The scientists asked the subjects to imagine making a fist with their right hand and then relaxing it and wiggling all their toes on both feet and then relaxing them. Twelve healthy volunteers were tested for comparison imagining the same things.
Three of the 16 — a surprisingly high 19 percent — generated normal EEG responses hundreds of times in response to the requests. The scientists could find nothing else unusual about them. All were men, ages 29, 35 and 45, who had been declared in a vegetative state three, nine and 23 months earlier.
“It’s like the scenario we’ve seen in medical dramas where the doctor takes the hand of a patient on the side of the road and says, ‘If you can hear me, squeeze my hand,’ ” Owen said. “What we’ve done is exactly the same thing, except we know they can’t move, so we ask them to respond using nothing but their brains. If someone on the side of the road could squeeze your hand more than 200 times, I don’t think anyone would have any doubt that they know where they were and what was going on.”
Owen acknowledged that the findings are both exciting and disturbing.
“We’re all disturbed at the idea of being locked or trapped. It’s like being buried alive,” Owen said. “We’d rather hope that doesn’t exist. But that’s not a reason to turn away from it. It’s really a wake-up call to do something about it.”
Finding a way to communicate with brain-damaged patients has long been a goal of neuroscientists. It has also been the subject of literature and films, including the 2007 film “The Diving Bell and the Butterfly,” which told the story of French editor Jean-
Dominique Bauby. Bauby, paralyzed in a “locked-in syndrome” by a stroke, could communicate only by blinking his left eye.
The research inevitably raises questions about patients such as Terri Schiavo, a Florida woman in a persistent vegetative state whose family’s dispute over whether to discontinue her care ignited a national debate over the right-to-die issue and congressional intervention in 2005. Schiavo’s brother, Bobby Schindler, said the new study highlights the limits of medicine in providing an accurate diagnosis.
“Regrettably, Terri was never afforded these types of exams,” Schindler wrote in an e-mail to The Washington Post. “Such testing could not have hurt Terri but could have helped her.”

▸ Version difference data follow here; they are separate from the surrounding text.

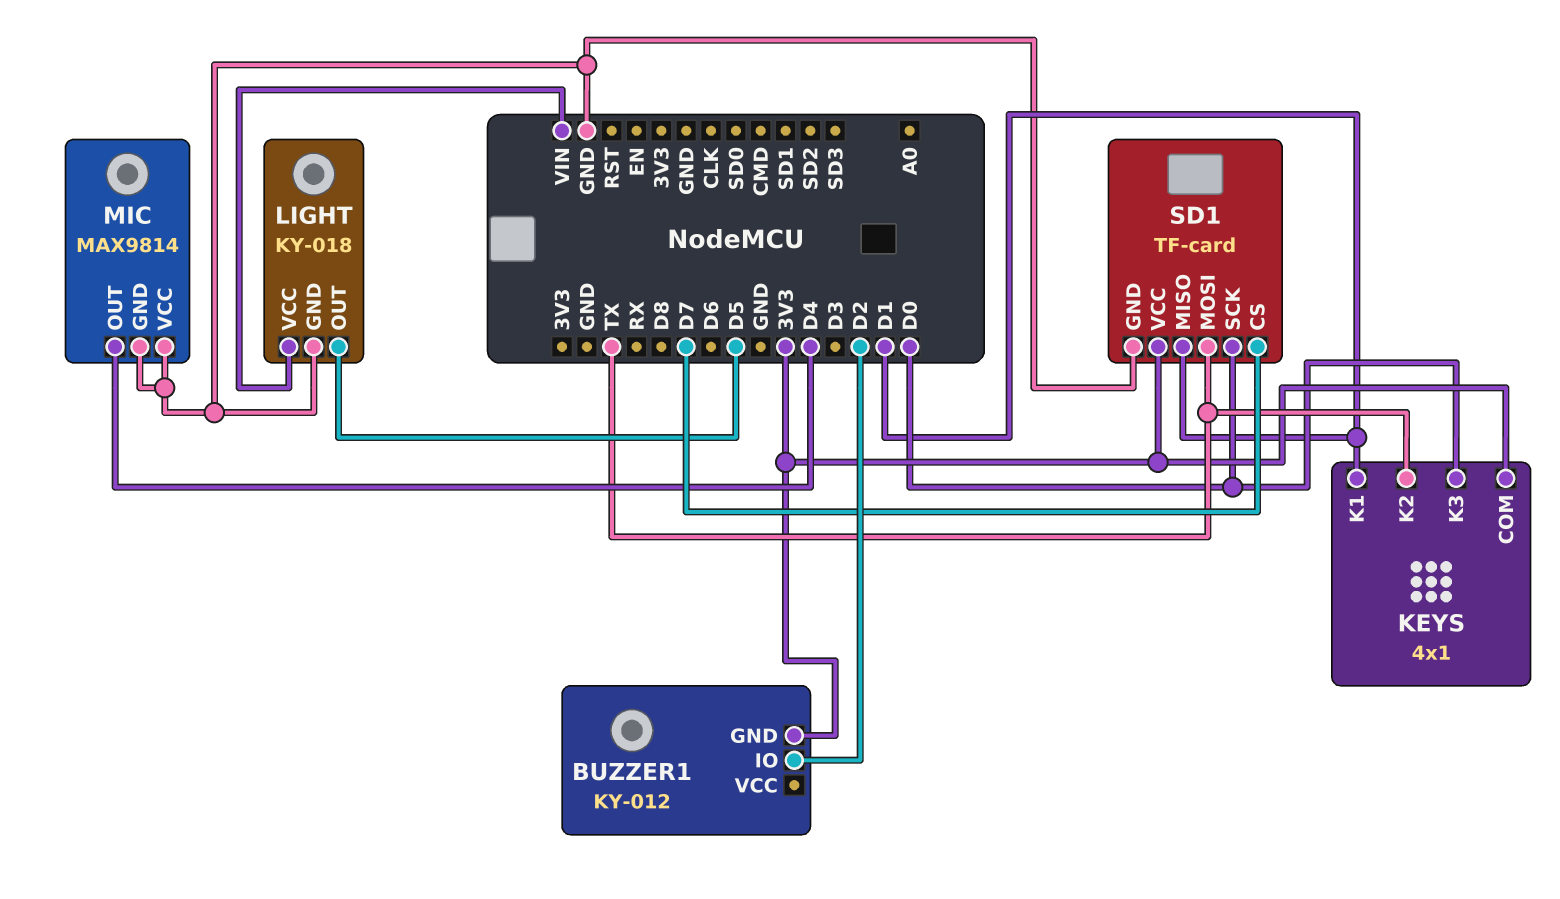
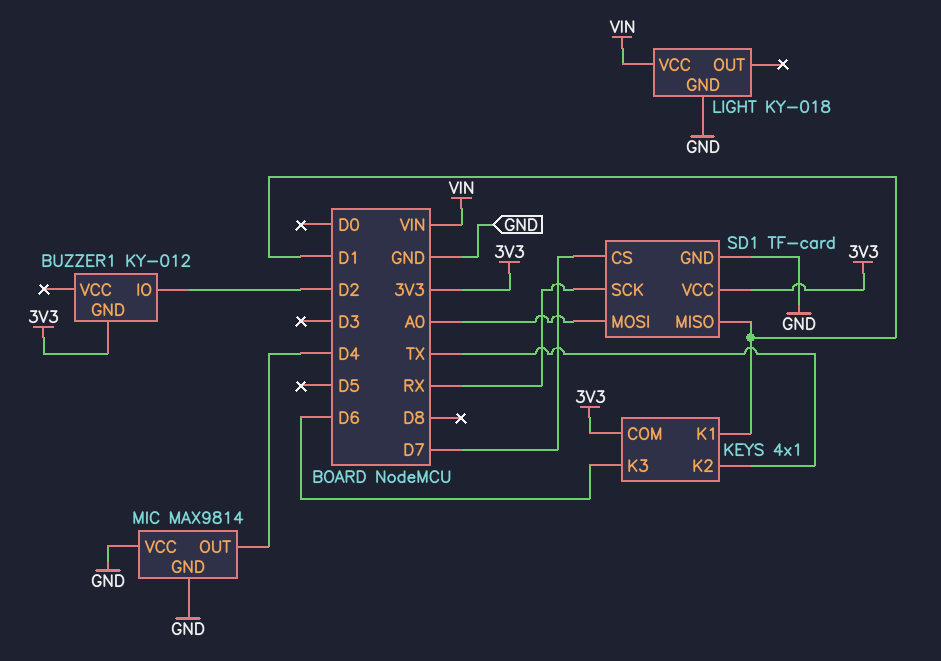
KEYS pin K3: D0 -> D6
LIGHT pin OUT: D5 -> none
SD1 pin MOSI: TX -> A0
SD1 pin SCK: D0 -> RX

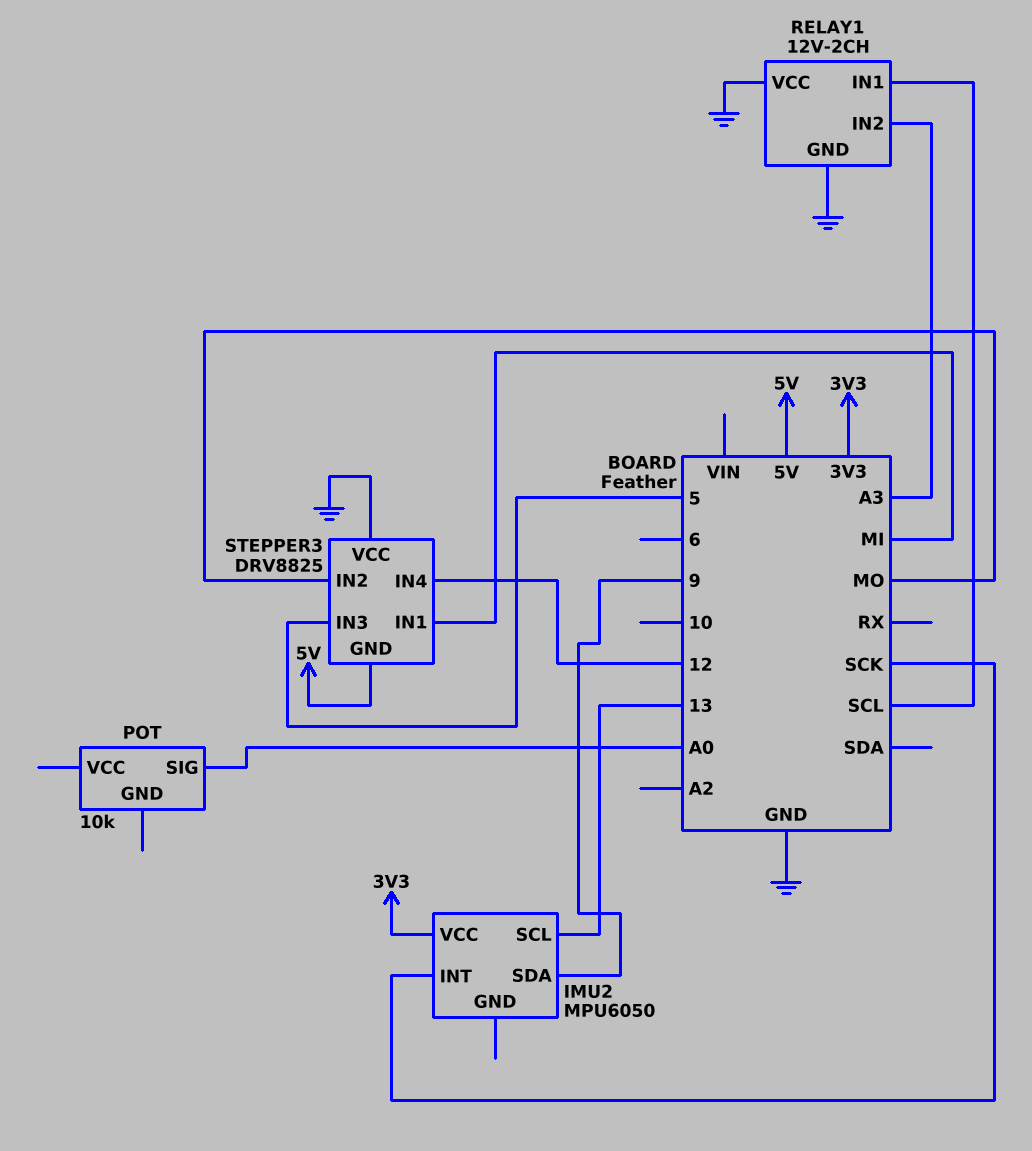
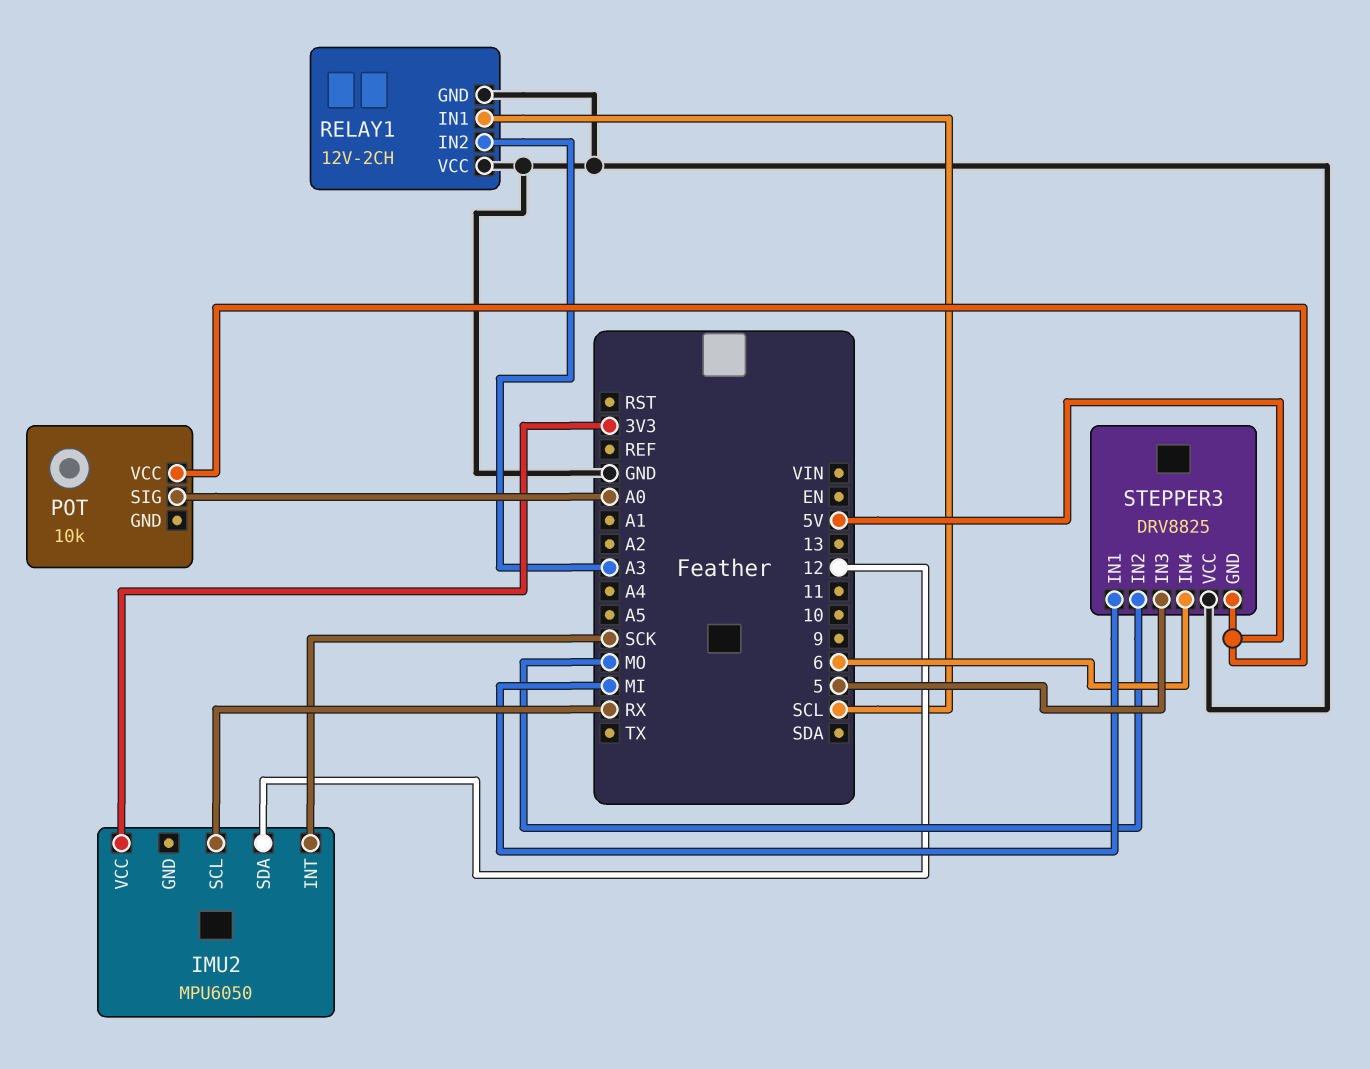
IMU2 pin SCL: 13 -> RX
IMU2 pin SDA: 9 -> 12
POT pin VCC: none -> 5V
STEPPER3 pin IN4: 12 -> 6

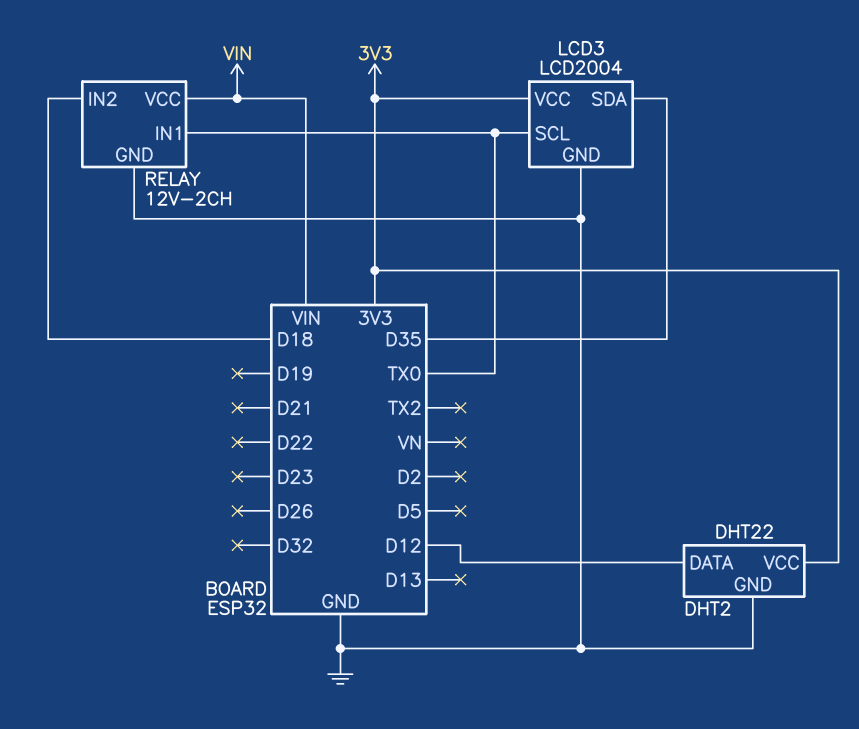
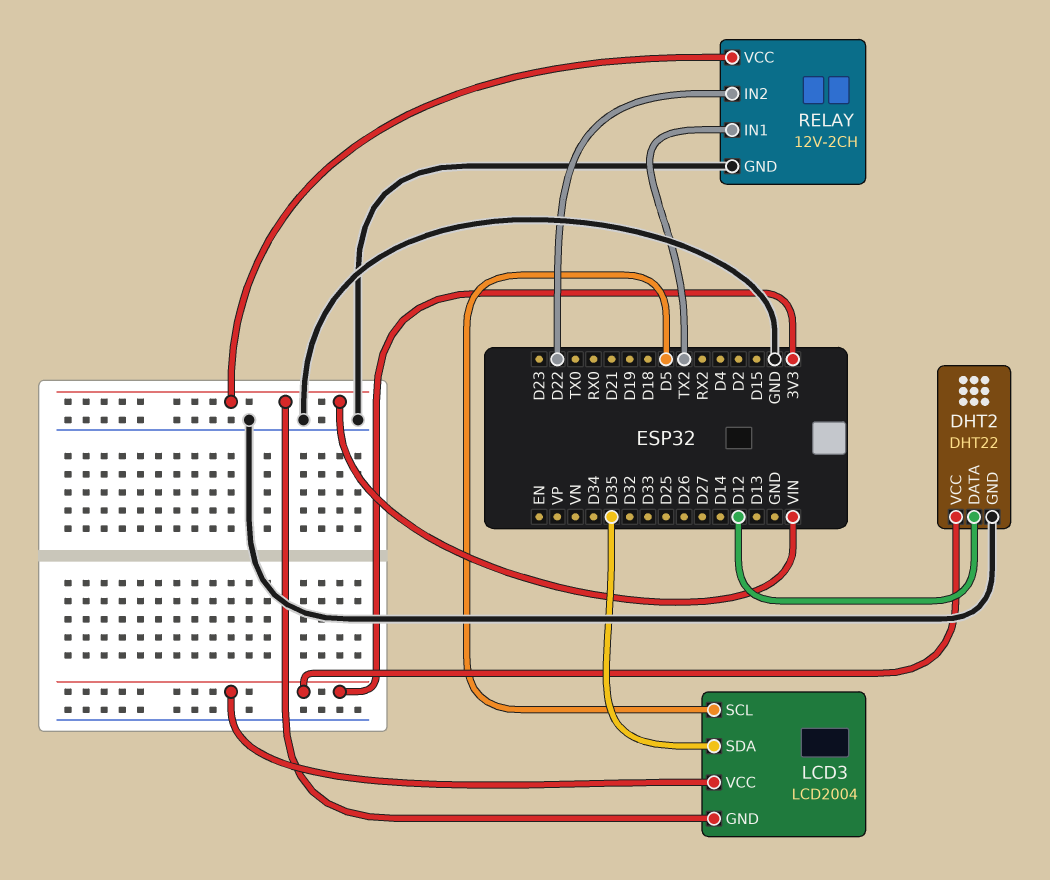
LCD3 pin GND: GND -> VIN
LCD3 pin SCL: TX0 -> D5
RELAY pin IN1: TX0 -> TX2
RELAY pin IN2: D18 -> D22

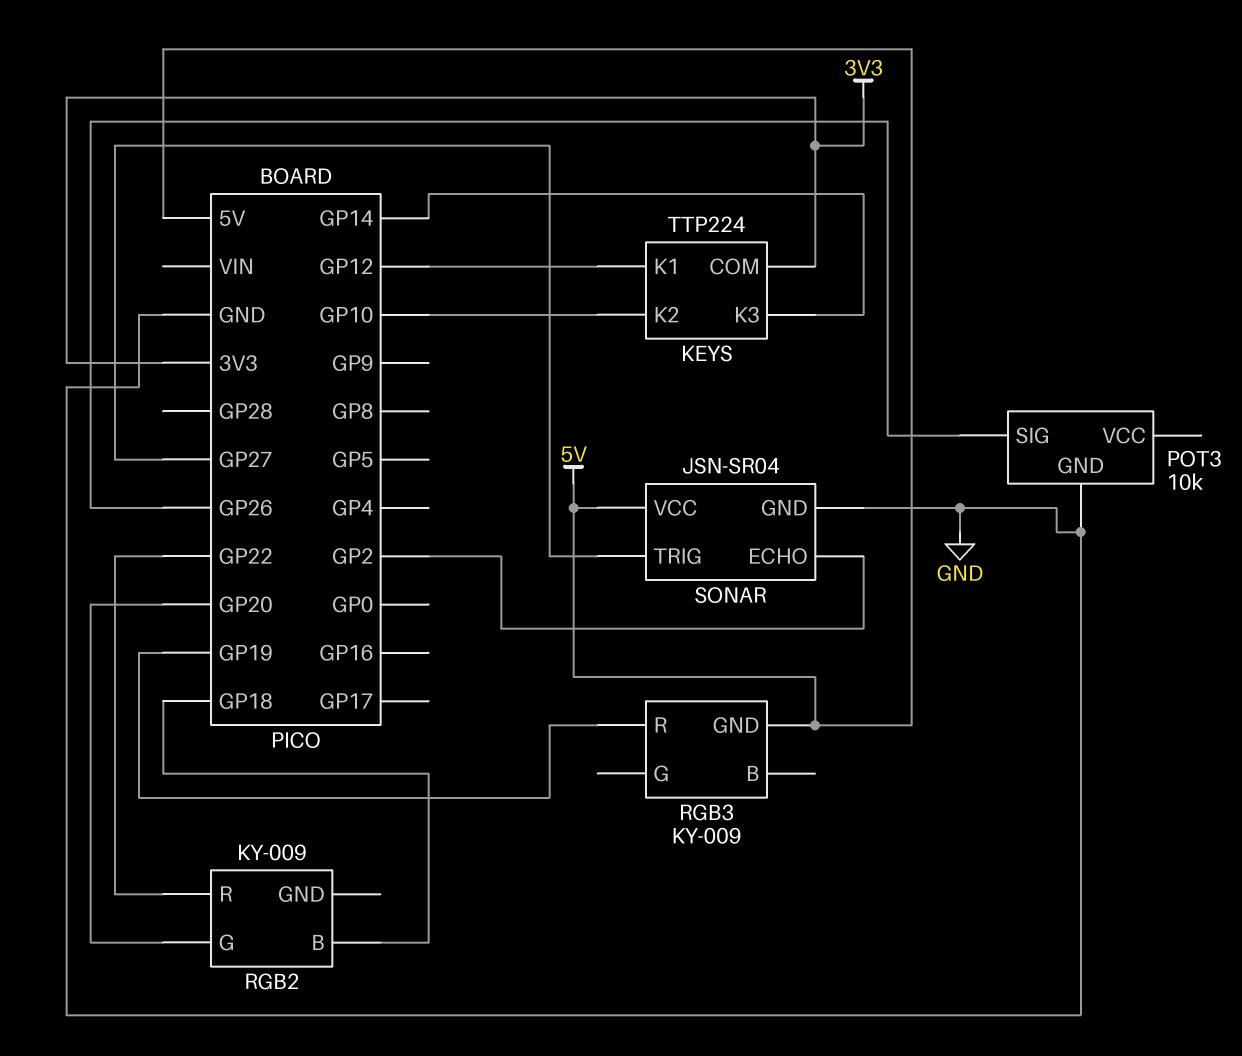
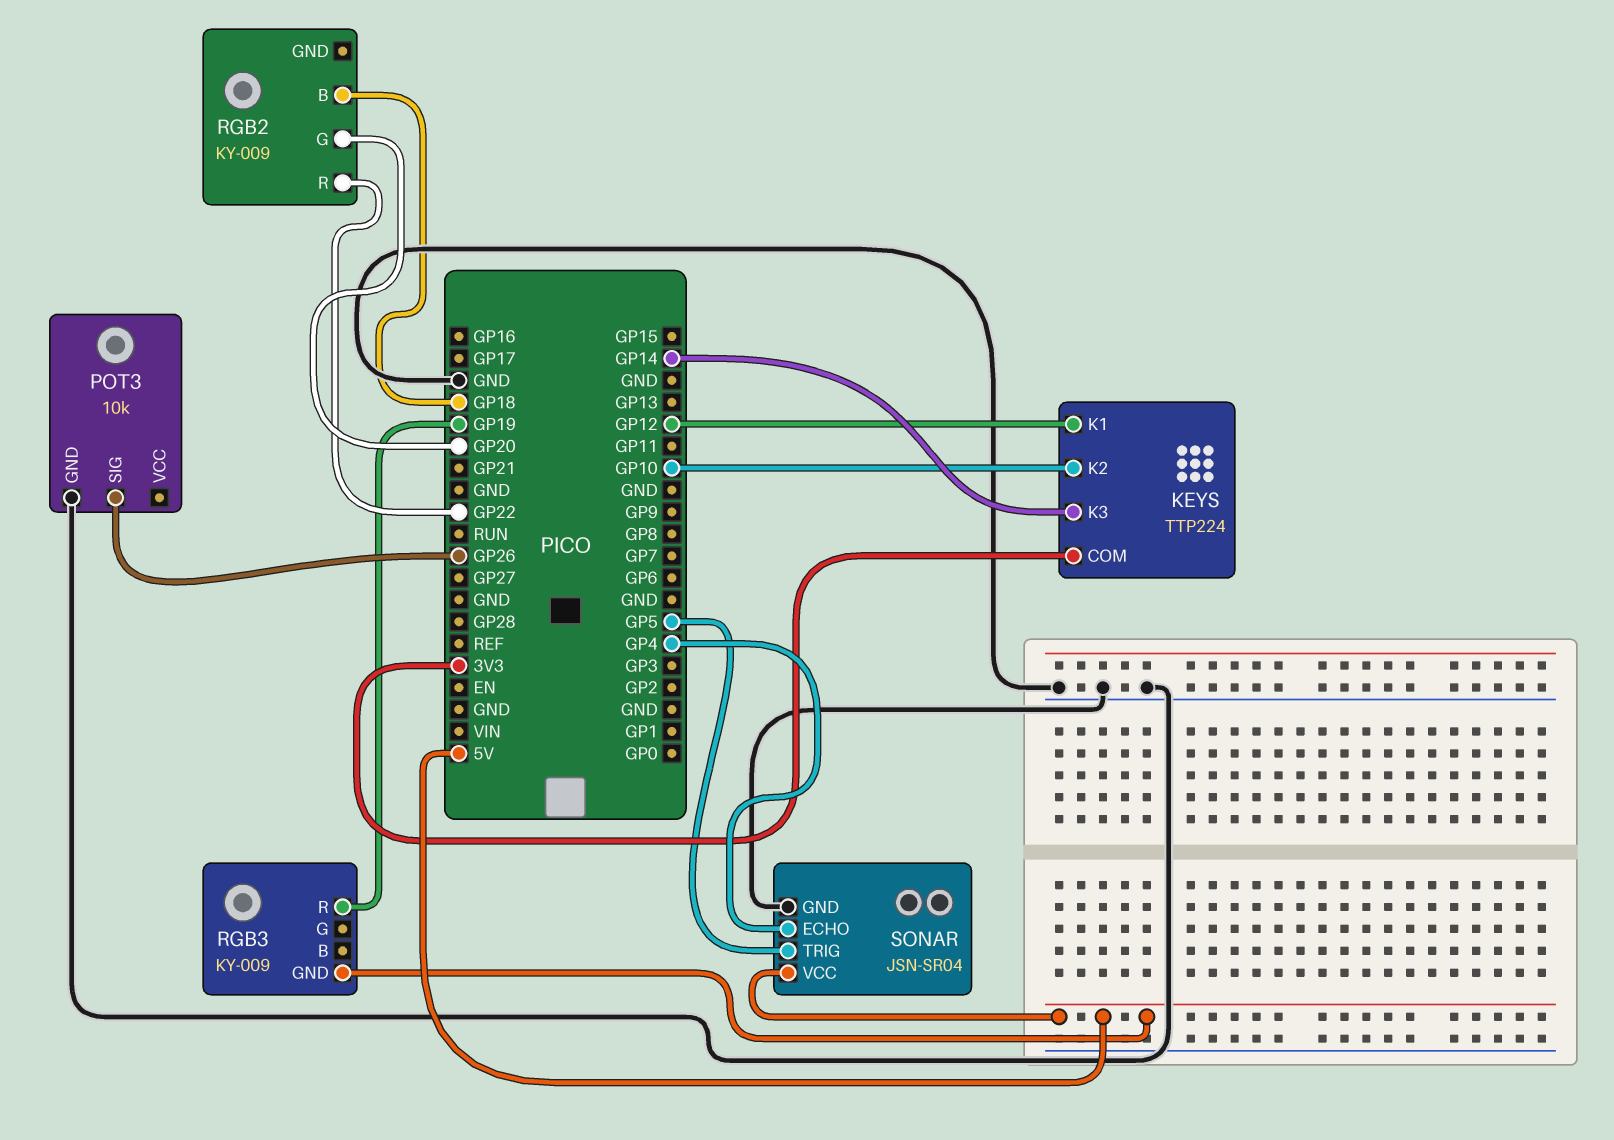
SONAR pin ECHO: GP2 -> GP4
SONAR pin TRIG: GP27 -> GP5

Schindler and others called for a reconsideration of such diagnoses.
“These findings only reinforce our family’s contention that the PVS diagnosis needs to be eliminated — particularly given the fact that it not only dehumanizes the cognitively disabled, but it is being used in some instances to decide whether or not a person should live or die, as it was used in Terri’s case. None of us deserves to be deprived of food and water,” he said.
But experts stressed that the research does not indicate that many patients in vegetative states are necessarily aware or have any hope of recovery.
“Expanded use of EEGs in this population will lead to a new class of very thorny questions,” said Kenneth W. Goodman, a University of Miami bioethicist. “It would be very sad indeed if this and related research engendered doubts that lead to prolonged treatment of the large majority of patients who are accurately diagnosed as vegetative.”